Payment for Improvements to Private Property Leased to Government
B-198629, Jul 28, 1980
GAO was asked whether statutory law prohibits the government from paying for the installation of high-intensity lights at a parking lot as a safety measure, and whether the government would be liable if someone were injured as a result of inadequate lighting in the parking lot. The facility is leased by the General Services Administration (GSA) to house various federal agencies. As a result of three attempted assaults on women in the parking lot, the National Rape Center recommended the installation of high-intensity lights. Thereafter, at the Public Health Service's (PHS) request, the Federal Protective Service surveyed the north parking lot. Among other things, the Service found that adequate lighting would reduce further incidents.
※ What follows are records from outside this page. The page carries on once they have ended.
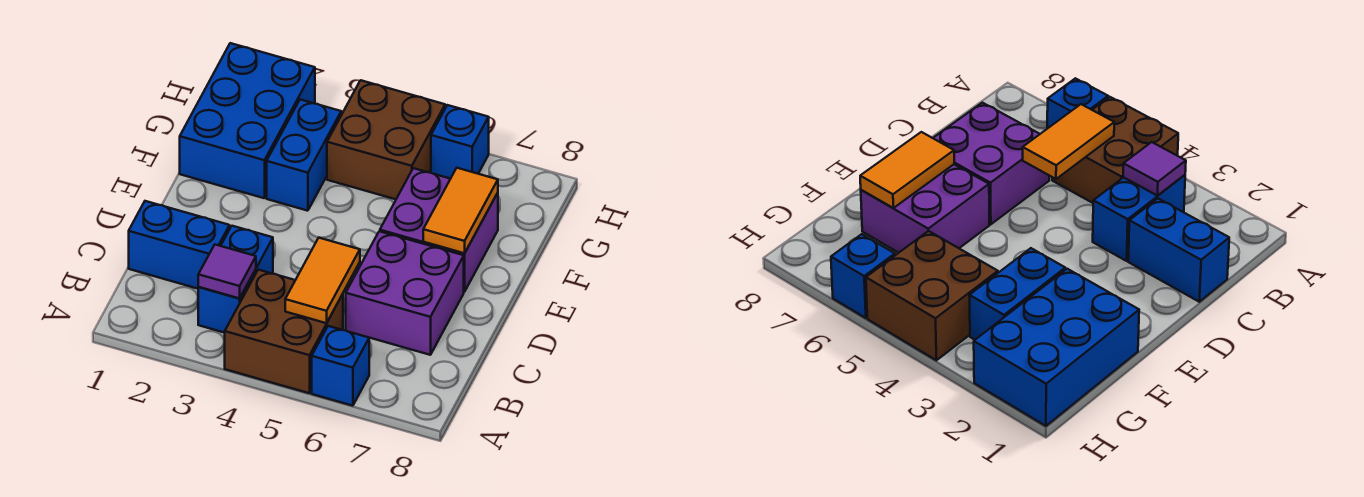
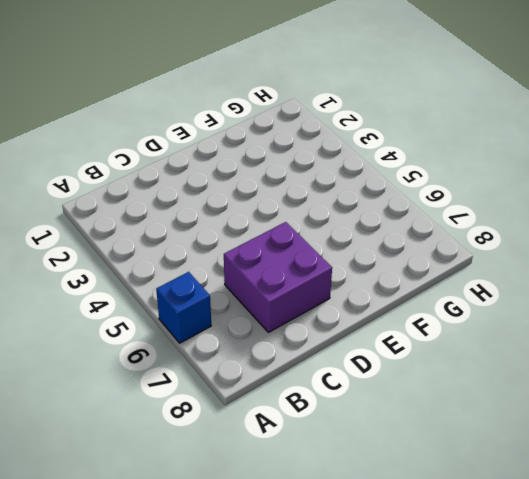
none -> brown 2x2 brick [225,270,343,393]
none -> blue 1x2 brick [198,226,273,333]
none -> blue 1x2 brick [129,201,230,289]

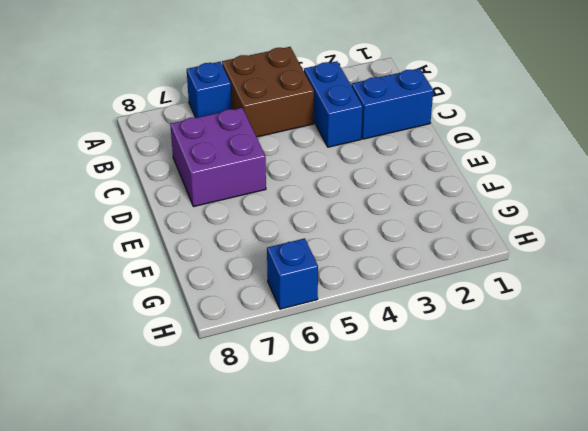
none -> purple 2x2 brick [380,168,498,292]
none -> blue 2x3 brick [180,43,315,198]
none -> blue 1x2 brick [267,100,341,211]

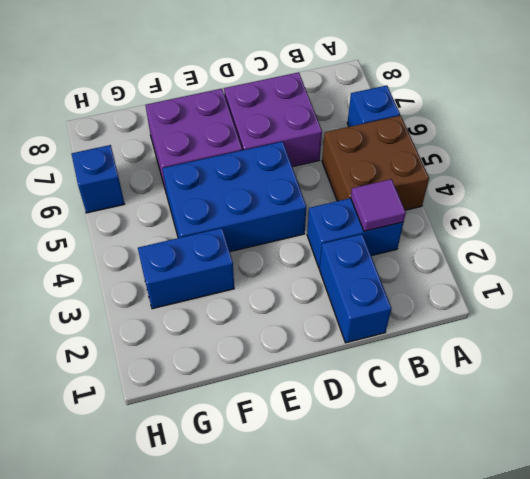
blue 2x3 brick [163,141,306,252] -> blue 2x3 brick moved to [180,43,315,198]
none -> brown 2x2 brick [327,80,445,199]
none -> orange 1x2 tile [285,238,360,323]
none -> orange 1x2 tile [423,168,498,253]

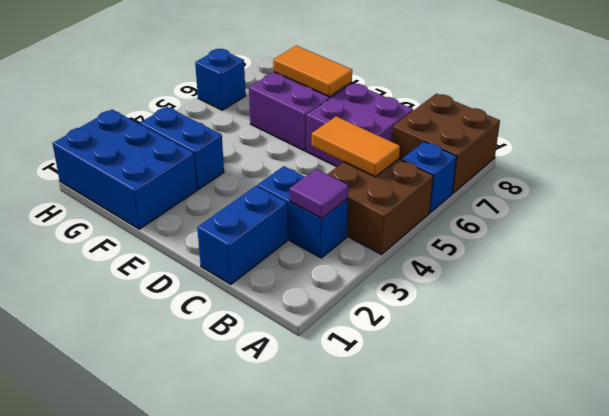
brown 2x2 brick [392,94,500,193] -> brown 2x2 brick moved to [327,80,445,199]

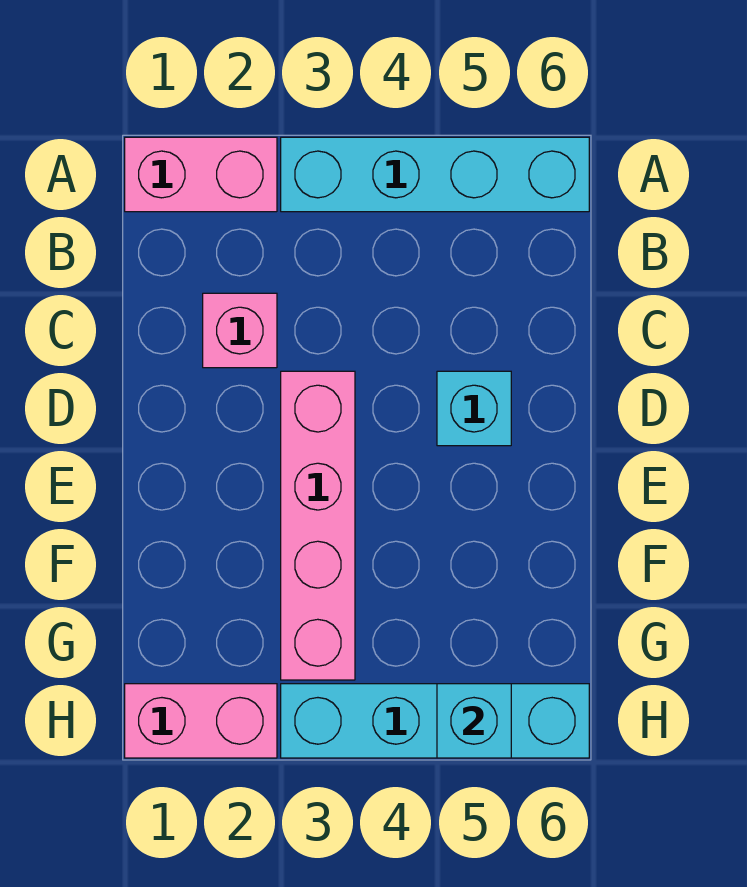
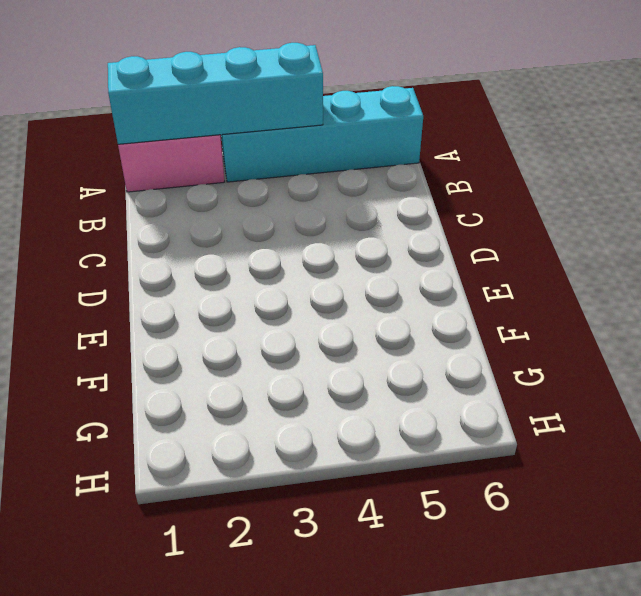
cyan 1x4 brick [108,43,323,144] -> cyan 1x4 brick moved to [281,684,589,758]
none -> pink 1x1 brick [203,293,277,368]
none -> pink 1x4 brick [281,371,355,680]

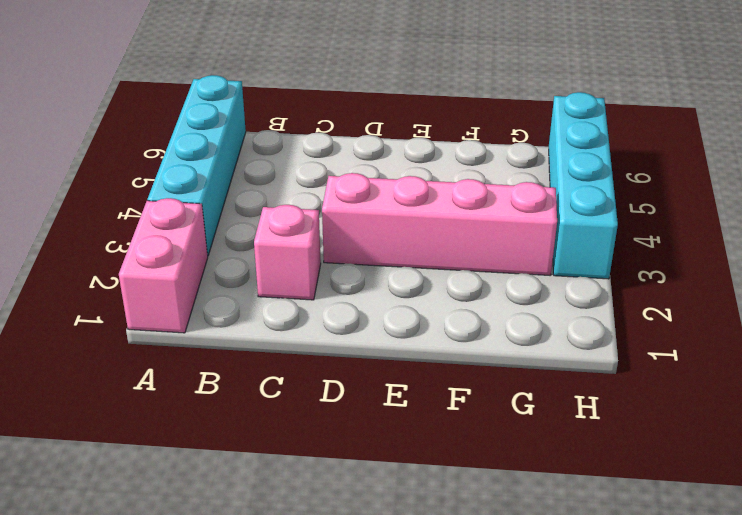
none -> cyan 1x1 brick [437,371,511,446]
none -> pink 1x2 brick [125,684,277,758]

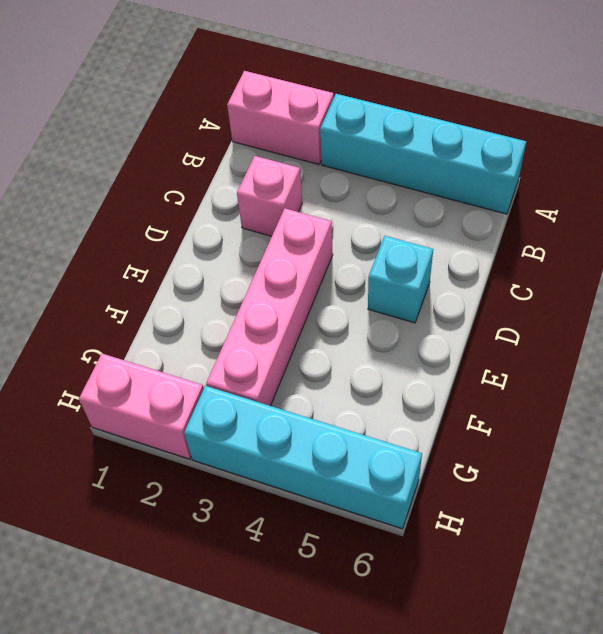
none -> cyan 1x1 brick [437,684,511,758]

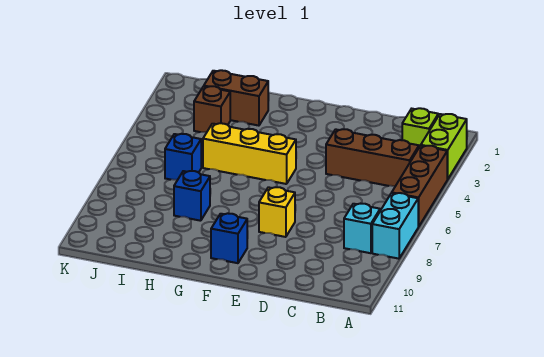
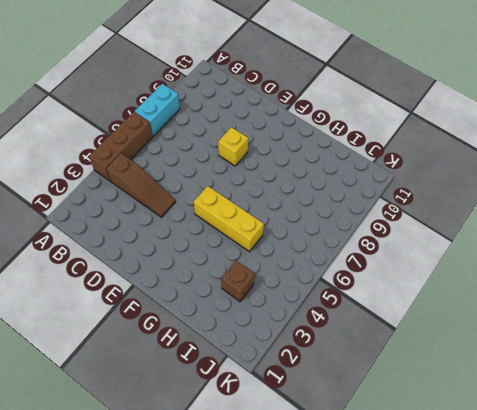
brown 1x3 slope [106,154,175,217] -> brown 1x3 brick [326,129,419,186]
none -> lime 1x2 brick [421,114,467,179]
none -> lime 1x1 brick [402,108,438,147]
none -> cyan 1x1 brick [344,203,380,253]

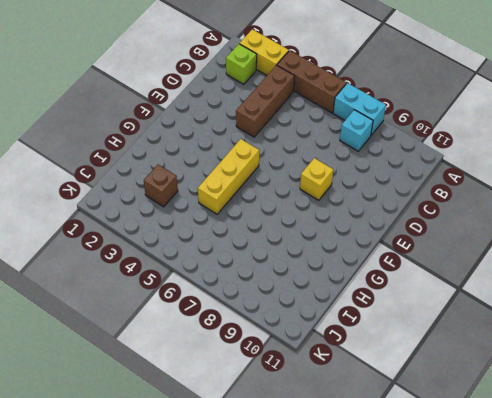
yellow 1x2 brick [240,29,289,75] -> lime 1x2 brick [421,114,467,179]
none -> blue 1x1 brick [211,213,247,263]
none -> brown 1x2 brick [204,70,268,126]
none -> blue 1x1 brick [174,171,210,221]

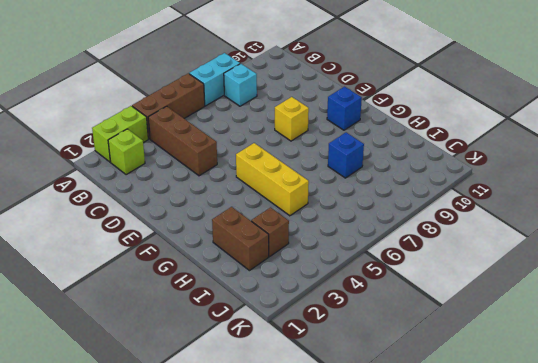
none -> blue 1x1 brick [165,134,201,180]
However, GSA has refused to approve installation of high-intensity lighting. GSA base its refusal on decisions by GAO holding that appropriated funds may not be used for the permanent improvement of privately owned property in the absence of express statutory authority. GAO held that as a general rule appropriated funds are not available for improvement of private property. However, the government is authorized by statutory law to expend up to 25 percent of the first year rent for repairs, alterations or improvements to the facility. Also, if the installation of the high-intensity lights could be shown to contribute to the economy or efficiency of the government, the Administrator of GSA could waive the 25-percent limitation on improvements provided the total cost of rent, repairs, alterations, and improvements to the government for the expected life of the lease is less than the cost of alternative space which needs no repairs, alterations, or improvements. Further, GAO held that the possible legal liability of the United States for an employee's injury caused by inadequate lighting is not a sufficient basis for the installation of high-intensity lights at the facility. Finally, GAO suggested that GSA and PHS should explore with local authorities the possibility that the owner of the facility is not complying with applicable local regulations or ordinances concerning lighting of parking lots. If the owner is not, then GSA and PHS should seek to enforce compliance, thereby, eliminating the need to spend appropriated funds for improvements to private property.